- Task goal:
Arrange the data as a two-column CSV with the headers text and answer, starting with the line that contains "example: 122 mm" and going on through the line that contains "The vernier caliper reads 26.8 mm". Give one row per text and its answer, with each value in its own quoted field and any line breaks turned into spaces.

- Entries provided:
◇ ◇ ◇ ◇

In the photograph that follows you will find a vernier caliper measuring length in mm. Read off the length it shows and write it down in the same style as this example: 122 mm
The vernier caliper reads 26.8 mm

◇ ◇ ◇ ◇

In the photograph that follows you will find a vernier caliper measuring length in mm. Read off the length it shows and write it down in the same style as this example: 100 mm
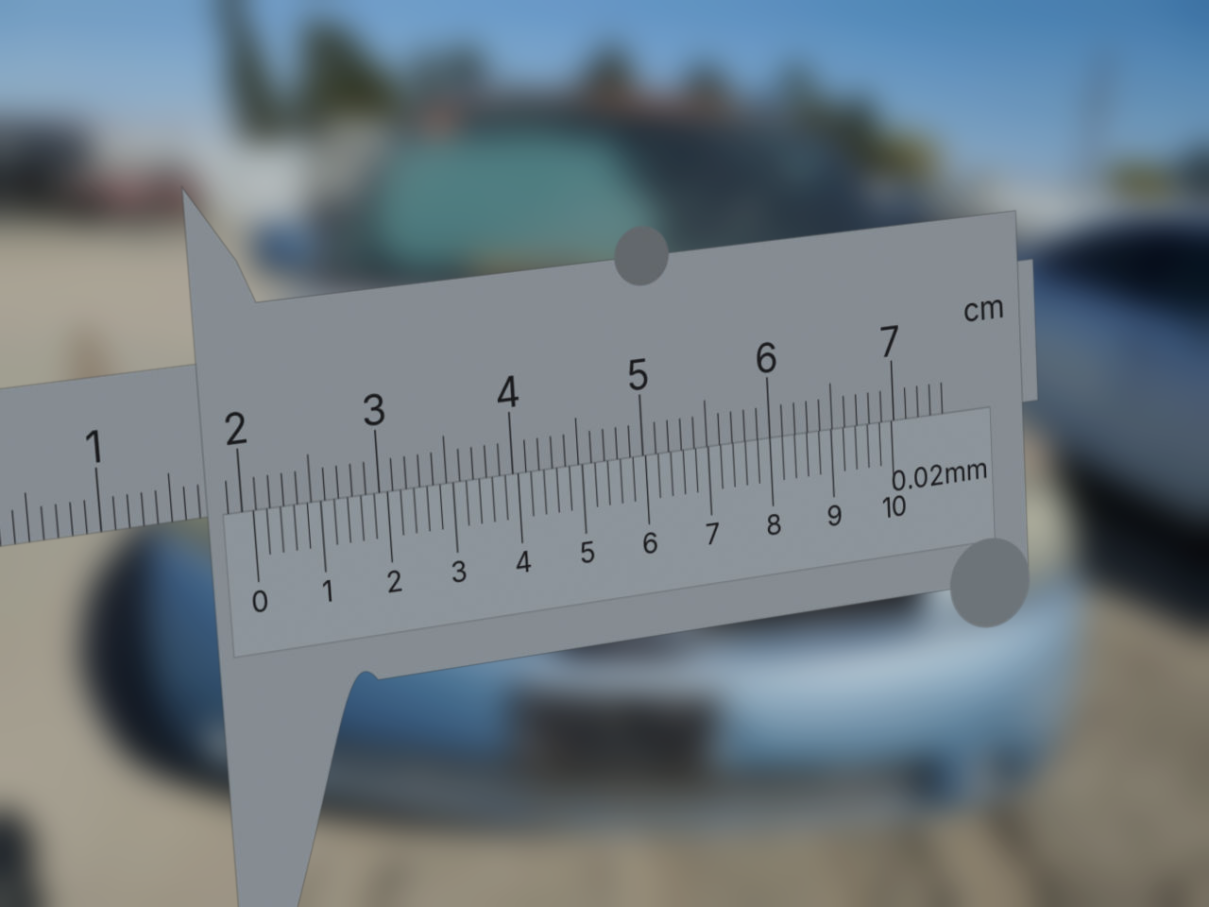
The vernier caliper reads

◇ ◇ ◇ ◇

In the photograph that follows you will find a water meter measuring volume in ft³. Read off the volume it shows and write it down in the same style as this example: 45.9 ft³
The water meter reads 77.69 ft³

◇ ◇ ◇ ◇

- Answer to this task:
text,answer
"In the photograph that follows you will find a vernier caliper measuring length in mm. Read off the length it shows and write it down in the same style as this example: 122 mm The vernier caliper reads","26.8 mm"